This was speech that touched her flesh and
bone and made her wonder. When her husband spoke of height, having no
sense of it, she could not picture it nor hear. Depth or magic passed her
by unless a name were given. But madness in a daily shape, as elbow
stopped, she saw clearly and well. She sat down on the grasses,
bewildered that it should be a man who had spoken to her so.
She saw the weeds springing up, and she did
not move to tear them up from life. She sat powerless, her sense veiled,
with no action taking shape beneath her hands. In this way some men sat
for hours on end, she knew, tracking a single thought back to its origin. The
mind of man could balance and divide, weed out, destroy. She sat on the
full, burdened grasses, seeking to think, and dimly waiting for the plumber to
return.
Whereas her husband had always gone up, as
the dead go, she knew now that there were others who went down, like the
corporeal being of the dead. That men were then divided into two bodies
now seemed clear to Mrs. Ames. This knowledge stunned her with its
simplicity and took the uneasy motion from her limbs. She could not stir,
but sat facing the mountains' rocky flanks, and harking in silence to
lucidity. Her husband was the mind, this other man the meat, of all
mankind.
After a little, the plumber emerged from the
earth: first the light top of his head, then the burnt brow, and then the
blue eyes fringed with whitest lash. He braced his thick hands flat on
the pavings of the garden-path and swung himself completely from the pit.

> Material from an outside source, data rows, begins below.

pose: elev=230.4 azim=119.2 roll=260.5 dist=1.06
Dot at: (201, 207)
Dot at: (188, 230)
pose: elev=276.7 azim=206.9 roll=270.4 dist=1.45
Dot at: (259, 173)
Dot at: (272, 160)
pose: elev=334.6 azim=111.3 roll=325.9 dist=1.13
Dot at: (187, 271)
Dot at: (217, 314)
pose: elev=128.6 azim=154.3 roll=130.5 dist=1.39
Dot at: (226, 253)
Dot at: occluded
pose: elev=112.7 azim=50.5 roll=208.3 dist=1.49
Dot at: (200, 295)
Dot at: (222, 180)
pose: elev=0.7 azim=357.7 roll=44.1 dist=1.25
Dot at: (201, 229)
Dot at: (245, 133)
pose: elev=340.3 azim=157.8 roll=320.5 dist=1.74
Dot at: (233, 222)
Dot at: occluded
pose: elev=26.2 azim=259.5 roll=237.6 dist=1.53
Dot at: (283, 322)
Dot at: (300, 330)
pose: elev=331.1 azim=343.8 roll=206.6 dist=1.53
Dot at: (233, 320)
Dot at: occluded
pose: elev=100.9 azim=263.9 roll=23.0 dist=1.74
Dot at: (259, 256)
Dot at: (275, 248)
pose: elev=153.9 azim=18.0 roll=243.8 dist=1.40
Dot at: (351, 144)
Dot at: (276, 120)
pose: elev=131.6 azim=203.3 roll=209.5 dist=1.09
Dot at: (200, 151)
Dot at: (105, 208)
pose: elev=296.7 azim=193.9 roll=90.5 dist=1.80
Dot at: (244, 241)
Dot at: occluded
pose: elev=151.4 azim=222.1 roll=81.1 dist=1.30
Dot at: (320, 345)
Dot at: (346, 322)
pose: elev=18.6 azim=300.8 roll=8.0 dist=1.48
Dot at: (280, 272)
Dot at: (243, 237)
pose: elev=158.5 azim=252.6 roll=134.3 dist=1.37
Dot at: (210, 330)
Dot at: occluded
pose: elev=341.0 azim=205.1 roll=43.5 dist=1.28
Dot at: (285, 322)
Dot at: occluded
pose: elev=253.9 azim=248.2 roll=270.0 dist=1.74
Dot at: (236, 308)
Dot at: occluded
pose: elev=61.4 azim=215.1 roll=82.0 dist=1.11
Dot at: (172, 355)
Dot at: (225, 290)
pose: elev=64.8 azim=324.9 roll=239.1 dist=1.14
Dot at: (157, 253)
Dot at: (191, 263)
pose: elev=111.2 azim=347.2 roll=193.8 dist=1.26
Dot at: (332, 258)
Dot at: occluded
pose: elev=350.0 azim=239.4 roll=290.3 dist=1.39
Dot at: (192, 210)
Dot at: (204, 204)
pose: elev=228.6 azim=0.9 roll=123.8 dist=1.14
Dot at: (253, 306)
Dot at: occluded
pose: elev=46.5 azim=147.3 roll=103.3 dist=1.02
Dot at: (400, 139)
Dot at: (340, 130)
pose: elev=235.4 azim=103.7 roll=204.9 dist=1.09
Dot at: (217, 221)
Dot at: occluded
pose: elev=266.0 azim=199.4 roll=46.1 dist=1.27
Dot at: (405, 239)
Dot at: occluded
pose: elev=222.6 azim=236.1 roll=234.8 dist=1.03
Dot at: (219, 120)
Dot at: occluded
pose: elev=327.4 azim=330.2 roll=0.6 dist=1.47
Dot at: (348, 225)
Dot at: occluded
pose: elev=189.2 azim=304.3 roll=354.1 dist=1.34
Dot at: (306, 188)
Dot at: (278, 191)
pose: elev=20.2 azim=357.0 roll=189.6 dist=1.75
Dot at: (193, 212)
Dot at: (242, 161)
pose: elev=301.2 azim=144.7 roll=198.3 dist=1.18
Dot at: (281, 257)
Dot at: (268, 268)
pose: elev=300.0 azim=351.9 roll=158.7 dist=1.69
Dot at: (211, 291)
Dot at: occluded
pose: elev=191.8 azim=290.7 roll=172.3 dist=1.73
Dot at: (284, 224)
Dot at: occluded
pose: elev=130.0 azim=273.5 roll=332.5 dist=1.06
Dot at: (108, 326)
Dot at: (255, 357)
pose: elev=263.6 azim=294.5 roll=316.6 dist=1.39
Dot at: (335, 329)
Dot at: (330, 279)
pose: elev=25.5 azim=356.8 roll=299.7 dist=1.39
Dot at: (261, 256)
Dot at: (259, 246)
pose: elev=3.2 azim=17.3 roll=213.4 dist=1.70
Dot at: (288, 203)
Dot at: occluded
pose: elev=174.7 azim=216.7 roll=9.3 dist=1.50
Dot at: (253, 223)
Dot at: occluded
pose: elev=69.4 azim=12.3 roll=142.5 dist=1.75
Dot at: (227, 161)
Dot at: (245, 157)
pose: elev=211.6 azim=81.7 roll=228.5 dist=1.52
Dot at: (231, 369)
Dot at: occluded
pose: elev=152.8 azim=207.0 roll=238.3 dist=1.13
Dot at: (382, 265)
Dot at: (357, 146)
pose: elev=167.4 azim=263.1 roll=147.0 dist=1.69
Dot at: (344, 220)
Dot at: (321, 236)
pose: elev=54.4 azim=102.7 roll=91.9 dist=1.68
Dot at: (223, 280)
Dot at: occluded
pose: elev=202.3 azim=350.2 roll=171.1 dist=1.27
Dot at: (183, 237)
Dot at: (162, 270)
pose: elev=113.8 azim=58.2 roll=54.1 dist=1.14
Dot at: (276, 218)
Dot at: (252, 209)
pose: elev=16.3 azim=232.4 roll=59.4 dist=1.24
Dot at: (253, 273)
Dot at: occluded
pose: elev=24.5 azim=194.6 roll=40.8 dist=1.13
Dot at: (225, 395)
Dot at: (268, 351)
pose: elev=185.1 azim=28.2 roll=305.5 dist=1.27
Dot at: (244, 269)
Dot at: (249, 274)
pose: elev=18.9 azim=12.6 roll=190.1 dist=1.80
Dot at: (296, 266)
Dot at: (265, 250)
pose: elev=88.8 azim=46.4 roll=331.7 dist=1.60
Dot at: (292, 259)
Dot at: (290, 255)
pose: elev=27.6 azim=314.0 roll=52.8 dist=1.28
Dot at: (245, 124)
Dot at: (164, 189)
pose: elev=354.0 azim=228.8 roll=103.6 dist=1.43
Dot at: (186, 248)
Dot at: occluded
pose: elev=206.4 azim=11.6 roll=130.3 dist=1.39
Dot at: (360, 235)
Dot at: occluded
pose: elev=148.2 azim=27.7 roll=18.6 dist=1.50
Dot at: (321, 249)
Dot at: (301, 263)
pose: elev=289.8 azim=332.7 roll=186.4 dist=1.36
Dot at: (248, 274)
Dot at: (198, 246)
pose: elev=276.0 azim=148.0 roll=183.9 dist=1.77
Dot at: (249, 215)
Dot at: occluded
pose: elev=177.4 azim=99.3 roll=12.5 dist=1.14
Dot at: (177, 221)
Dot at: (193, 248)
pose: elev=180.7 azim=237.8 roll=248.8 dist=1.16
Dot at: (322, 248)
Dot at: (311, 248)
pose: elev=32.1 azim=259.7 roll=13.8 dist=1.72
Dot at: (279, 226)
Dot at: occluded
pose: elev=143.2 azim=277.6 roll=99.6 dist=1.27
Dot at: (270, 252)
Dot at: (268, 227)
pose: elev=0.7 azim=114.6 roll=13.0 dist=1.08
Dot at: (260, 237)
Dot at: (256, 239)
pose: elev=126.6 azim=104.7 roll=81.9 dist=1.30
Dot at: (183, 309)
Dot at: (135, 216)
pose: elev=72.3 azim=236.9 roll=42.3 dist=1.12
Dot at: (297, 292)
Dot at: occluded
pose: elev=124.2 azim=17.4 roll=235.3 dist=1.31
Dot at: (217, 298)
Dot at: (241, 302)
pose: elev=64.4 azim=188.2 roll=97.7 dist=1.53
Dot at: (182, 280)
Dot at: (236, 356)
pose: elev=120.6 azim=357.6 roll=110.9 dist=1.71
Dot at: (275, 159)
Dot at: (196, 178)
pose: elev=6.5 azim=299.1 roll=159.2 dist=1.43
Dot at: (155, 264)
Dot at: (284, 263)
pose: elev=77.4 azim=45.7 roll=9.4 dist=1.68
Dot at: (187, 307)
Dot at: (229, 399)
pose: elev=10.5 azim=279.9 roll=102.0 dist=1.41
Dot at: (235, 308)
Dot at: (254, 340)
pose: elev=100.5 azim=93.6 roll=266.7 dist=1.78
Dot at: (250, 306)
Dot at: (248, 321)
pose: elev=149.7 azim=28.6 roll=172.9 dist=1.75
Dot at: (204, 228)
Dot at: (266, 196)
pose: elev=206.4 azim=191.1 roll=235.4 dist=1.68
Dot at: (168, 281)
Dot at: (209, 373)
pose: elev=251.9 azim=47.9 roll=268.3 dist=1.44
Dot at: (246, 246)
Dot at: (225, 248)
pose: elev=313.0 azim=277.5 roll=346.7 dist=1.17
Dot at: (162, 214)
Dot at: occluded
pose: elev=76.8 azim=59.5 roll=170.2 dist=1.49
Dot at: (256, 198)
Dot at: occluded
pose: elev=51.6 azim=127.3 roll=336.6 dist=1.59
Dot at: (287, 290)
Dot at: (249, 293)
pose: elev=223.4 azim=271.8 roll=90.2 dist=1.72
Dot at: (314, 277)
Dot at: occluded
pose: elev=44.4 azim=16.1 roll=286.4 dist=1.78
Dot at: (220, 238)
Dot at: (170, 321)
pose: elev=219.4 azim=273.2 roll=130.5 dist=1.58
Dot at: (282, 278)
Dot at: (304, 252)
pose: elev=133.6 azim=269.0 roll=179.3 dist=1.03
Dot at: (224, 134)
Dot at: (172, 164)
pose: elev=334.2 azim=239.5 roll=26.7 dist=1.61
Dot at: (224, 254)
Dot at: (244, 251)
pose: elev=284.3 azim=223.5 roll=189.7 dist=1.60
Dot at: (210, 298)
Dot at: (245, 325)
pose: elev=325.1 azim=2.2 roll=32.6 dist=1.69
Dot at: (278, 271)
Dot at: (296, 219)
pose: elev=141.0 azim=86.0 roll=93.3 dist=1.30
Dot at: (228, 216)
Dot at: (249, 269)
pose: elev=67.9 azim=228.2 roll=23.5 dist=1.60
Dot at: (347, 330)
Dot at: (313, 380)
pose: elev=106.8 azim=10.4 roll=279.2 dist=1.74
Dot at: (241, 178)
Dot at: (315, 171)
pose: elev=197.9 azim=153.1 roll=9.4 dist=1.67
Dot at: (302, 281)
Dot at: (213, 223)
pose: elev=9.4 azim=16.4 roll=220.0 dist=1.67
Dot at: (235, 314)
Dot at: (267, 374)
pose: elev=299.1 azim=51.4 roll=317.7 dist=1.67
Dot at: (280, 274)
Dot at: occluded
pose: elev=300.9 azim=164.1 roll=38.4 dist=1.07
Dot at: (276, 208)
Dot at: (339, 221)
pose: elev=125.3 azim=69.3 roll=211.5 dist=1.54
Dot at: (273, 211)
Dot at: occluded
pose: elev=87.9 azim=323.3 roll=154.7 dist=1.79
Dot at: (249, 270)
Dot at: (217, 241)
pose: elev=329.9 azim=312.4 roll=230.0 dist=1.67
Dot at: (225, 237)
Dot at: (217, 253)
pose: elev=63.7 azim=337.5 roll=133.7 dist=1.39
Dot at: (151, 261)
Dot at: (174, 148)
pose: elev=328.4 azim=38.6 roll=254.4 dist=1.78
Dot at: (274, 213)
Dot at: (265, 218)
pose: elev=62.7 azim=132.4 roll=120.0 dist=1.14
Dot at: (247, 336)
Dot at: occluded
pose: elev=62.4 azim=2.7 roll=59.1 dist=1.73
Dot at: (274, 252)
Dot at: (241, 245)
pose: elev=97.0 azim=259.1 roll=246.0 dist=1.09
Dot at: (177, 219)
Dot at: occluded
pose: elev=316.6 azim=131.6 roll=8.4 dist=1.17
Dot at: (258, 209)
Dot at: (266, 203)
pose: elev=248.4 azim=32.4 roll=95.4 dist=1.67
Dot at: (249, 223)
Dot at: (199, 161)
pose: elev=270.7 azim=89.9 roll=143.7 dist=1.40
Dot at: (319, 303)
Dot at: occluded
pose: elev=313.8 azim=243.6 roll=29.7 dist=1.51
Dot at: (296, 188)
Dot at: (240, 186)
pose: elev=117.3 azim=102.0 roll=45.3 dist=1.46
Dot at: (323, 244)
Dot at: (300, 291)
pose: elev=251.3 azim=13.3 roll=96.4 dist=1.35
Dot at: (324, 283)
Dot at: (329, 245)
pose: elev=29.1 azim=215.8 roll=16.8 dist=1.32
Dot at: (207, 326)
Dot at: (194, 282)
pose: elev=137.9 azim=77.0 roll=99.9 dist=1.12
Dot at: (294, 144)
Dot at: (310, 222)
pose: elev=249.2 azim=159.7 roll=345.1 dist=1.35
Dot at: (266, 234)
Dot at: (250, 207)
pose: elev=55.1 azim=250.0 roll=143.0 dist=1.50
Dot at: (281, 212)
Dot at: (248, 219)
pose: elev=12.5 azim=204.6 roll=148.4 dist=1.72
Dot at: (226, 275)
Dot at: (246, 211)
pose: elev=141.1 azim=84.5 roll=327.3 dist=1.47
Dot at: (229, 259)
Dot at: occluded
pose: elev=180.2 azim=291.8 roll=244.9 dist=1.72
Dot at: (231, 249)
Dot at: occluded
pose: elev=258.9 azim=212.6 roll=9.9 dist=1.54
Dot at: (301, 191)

"It's the soil lines," he said
pleasantly. "The gases," he said as he looked down upon her
lifted face, "are backing up the drains."
"What in the world are we going to
do?" said the astronomer's wife softly.
There was a young and strange delight in putting questions to which true
answers would be given. Everything the astronomer had ever said to her was
a continuous query to which there could be no response.
"Ah, come, now," said the plumber,
looking down and smiling. "There's a remedy for every ill, you
know. Sometimes it may be that," he said as if speaking to a child,
"or sometimes the other thing. But there's always a help for
everything amiss."
Things come out of herbs and make you young
again, he might have been saying to her; or the first good rain will quench any
drought; or time of itself will put a broken bone together.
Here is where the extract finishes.